Dentre as várias contradições que pontuam o pensamento de Flusser, “Vampyroteuthis Infernalis”, escrito em parceria com o artista Louis Bec, concentra-se talvez na mais significativa. Ali encontramos a crença flusseriana na validade de certos aspectos do projeto humanista, ao mesmo tempo que a atitude antropocêntrica é decididamente revertida numa reflexão que aponta continuamente a necessidade de repensarmos o projeto humano que nos foi imposto ao menos desde o Renascimento. Admirador das conquistas tecnológicas (ou ao menos das possibilidades abertas pelas novas tecnologias digitais), Flusser de modo algum poderia ceder às paixões tecnicistas que veem no progresso e na produtividade as finalidades últimas da empresa tecnológica no Ocidente. A tecnologia deveria ter como ponto fulcral sempre o homem, inclusive no sentido de permitir sua radical transformação e a elaboração de projetos de humanidade inteiramente diversos daquele desenhado pela modernidade.
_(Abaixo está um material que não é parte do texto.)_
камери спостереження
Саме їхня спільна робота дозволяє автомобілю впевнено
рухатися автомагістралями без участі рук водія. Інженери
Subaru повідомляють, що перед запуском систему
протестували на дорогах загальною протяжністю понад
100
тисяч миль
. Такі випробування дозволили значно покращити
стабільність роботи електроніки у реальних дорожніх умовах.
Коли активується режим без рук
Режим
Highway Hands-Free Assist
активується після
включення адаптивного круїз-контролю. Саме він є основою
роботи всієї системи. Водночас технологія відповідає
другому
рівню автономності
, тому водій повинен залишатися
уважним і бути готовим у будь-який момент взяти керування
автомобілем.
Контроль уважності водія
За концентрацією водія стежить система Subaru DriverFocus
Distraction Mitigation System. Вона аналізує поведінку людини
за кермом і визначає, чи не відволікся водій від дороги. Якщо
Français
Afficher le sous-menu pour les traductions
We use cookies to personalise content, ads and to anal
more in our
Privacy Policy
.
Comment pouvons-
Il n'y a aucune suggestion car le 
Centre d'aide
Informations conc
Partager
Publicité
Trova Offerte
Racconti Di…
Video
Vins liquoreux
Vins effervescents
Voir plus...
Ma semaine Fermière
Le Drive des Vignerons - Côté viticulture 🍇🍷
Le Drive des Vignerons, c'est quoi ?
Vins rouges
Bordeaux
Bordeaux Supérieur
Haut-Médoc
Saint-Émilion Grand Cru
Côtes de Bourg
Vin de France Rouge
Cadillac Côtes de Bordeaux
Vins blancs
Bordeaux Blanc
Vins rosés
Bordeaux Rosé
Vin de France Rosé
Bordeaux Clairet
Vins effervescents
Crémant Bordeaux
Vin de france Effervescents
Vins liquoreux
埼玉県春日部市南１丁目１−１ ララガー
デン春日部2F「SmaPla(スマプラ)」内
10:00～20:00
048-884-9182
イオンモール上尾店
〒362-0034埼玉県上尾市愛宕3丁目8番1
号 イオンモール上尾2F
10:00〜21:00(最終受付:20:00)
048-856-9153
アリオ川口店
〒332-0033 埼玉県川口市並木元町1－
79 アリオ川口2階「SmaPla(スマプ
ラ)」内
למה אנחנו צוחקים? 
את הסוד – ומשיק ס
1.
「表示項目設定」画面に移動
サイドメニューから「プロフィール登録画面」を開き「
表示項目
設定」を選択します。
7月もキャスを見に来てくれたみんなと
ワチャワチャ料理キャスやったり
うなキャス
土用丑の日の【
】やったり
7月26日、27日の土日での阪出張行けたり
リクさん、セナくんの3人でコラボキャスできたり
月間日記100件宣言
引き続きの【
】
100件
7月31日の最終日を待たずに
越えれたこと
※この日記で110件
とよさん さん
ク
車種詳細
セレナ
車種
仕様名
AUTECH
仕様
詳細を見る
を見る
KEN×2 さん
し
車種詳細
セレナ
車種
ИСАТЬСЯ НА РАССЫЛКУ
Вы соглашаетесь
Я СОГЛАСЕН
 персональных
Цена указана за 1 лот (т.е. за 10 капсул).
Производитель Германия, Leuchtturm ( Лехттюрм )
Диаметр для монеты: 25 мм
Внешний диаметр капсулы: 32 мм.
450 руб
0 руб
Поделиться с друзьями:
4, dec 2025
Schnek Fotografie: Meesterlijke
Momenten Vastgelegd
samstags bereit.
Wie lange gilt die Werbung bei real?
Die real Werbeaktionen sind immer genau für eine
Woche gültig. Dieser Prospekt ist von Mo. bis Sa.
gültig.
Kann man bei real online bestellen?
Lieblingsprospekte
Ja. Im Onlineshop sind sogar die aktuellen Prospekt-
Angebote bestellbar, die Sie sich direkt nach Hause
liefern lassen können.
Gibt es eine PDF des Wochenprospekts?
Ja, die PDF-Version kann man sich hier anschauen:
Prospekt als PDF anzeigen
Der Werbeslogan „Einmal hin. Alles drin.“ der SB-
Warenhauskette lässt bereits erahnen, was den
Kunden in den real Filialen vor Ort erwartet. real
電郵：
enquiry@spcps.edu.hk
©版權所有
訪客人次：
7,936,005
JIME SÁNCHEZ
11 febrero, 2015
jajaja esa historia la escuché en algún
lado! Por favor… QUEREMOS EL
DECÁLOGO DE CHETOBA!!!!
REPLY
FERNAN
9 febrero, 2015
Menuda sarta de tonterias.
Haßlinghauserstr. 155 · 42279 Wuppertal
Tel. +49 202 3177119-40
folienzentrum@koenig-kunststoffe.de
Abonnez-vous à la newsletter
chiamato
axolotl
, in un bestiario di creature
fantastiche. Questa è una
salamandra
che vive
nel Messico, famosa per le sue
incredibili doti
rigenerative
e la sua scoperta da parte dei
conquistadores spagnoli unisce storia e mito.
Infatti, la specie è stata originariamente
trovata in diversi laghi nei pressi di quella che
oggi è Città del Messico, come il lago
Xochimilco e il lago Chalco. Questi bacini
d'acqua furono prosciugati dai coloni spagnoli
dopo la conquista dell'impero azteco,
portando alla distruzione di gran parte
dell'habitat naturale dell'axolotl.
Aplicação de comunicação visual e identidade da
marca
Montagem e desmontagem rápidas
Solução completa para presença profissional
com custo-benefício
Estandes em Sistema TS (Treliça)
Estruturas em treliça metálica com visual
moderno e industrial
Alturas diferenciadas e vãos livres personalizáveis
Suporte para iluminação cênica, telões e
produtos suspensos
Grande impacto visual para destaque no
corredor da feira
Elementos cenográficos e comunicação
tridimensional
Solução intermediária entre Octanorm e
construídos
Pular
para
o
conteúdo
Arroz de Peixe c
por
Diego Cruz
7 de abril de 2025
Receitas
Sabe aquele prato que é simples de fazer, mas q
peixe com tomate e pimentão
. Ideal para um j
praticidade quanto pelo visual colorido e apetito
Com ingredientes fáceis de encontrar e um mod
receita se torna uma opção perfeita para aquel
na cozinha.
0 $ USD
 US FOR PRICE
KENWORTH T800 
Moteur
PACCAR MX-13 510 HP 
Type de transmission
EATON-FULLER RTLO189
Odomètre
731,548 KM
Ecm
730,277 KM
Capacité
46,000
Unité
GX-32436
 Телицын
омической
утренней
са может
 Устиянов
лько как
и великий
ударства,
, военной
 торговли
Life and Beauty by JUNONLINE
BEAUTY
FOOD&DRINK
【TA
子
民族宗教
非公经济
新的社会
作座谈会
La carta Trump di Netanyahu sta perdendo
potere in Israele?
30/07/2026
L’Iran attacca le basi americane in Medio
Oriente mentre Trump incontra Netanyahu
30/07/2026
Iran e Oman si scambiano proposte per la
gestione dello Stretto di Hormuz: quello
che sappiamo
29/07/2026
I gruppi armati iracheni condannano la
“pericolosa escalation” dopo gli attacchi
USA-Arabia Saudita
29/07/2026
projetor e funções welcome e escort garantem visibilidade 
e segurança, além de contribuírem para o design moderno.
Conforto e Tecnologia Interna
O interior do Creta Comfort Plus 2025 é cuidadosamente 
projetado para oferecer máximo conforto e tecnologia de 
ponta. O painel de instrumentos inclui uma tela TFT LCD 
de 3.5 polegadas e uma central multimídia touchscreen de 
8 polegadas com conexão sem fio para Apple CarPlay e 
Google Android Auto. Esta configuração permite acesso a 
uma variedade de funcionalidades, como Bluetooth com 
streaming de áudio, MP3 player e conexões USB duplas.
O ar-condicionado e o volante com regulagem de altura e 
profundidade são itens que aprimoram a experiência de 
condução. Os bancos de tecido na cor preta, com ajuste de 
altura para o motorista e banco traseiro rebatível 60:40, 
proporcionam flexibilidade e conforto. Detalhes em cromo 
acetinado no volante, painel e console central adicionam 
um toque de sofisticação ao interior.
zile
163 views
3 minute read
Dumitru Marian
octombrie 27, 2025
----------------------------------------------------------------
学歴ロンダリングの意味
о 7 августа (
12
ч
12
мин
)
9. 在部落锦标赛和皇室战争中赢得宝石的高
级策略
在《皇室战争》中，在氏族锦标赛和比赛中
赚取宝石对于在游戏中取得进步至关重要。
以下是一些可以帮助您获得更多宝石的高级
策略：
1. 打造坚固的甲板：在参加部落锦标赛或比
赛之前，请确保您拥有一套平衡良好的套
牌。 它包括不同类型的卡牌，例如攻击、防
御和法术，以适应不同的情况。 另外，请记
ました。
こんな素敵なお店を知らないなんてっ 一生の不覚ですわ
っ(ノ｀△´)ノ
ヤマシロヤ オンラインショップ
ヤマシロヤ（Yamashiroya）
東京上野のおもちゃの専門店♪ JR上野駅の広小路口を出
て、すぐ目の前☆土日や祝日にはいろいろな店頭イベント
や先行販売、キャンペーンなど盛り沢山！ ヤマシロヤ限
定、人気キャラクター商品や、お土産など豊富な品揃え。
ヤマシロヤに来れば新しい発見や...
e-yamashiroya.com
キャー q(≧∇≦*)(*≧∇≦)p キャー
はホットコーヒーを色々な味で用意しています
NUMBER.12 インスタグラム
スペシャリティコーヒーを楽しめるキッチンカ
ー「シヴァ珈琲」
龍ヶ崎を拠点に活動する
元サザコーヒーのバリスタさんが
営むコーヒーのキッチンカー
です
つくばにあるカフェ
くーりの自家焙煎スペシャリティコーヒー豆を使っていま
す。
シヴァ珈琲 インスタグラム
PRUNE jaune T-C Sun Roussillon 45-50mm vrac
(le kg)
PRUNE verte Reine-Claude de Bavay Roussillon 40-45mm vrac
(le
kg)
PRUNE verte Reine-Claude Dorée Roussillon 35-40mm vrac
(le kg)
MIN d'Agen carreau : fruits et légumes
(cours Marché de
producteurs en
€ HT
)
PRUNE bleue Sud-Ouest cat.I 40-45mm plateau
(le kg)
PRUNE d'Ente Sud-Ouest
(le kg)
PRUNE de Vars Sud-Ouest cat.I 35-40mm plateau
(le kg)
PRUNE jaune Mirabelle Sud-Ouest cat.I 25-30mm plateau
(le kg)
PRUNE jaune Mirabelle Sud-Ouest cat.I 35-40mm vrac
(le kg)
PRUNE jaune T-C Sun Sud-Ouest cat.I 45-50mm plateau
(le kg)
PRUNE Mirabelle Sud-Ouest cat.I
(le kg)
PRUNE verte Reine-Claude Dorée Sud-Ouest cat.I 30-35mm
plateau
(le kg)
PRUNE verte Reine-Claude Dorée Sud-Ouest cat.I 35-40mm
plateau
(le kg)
Em uma era na qual as potências criativas da internet são continuamente capitalizadas e postas a serviço das demandas desenvolvimentistas, Flusser é um autor vital. Mas é preciso prevenir-se contra um terrível equívoco. Flusser não deve ser lido no prisma da fidelidade e da reverência ao autor genial. Precisamos ler Flusser contra Flusser, tomando em consideração todos os seus equívocos, seus gestos mistificadores, sujas inadequações ao presente. Em outras palavras, Flusser, que questionou a relação entre autor e autoridade, não quer que o leiamos como oráculo ou mestre irretocável (ainda que muitas de sujas ideias tenham caráter quase que de profecia). Devemos lê-lo a partir de todas as nossas utopias fracassadas, de todas as ingênuas crenças na revolução digital como panaceia para os males da humanidade. Devemos lê-lo, enfim, a partir da perspectiva do nosso presente contraditório.
A humanidade futura, cria Flusser, poderia apropriar-se tanto das potências criativas quanto das forças conservadoras dessa estranha criatura, personagem central de sua fábula. Nós somos a “lula vampiro do inferno”, lançados em um mundo hostil, no qual podemos escolher tanto o caminho do individualismo e da competição como o da cooperação criativa. Flusser certamente pode nos ajudar nessa escolha e, desse modo, permanecer “vivo” entre nós como voz profética típica daquela tradição judaica da qual ele tanto se alimentou. E essa, possivelmente, seria a única forma de imortalidade à qual deveríamos almejar: “nós sobreviveremos na memória dos outros”.
Fonte: Correio do Povo-CS Caderno de Sábado/Erick Felinto (Professor do PPG em Comunicação da UERJ e Pesquisador do CNPq) em 16 de janeiro de 2016.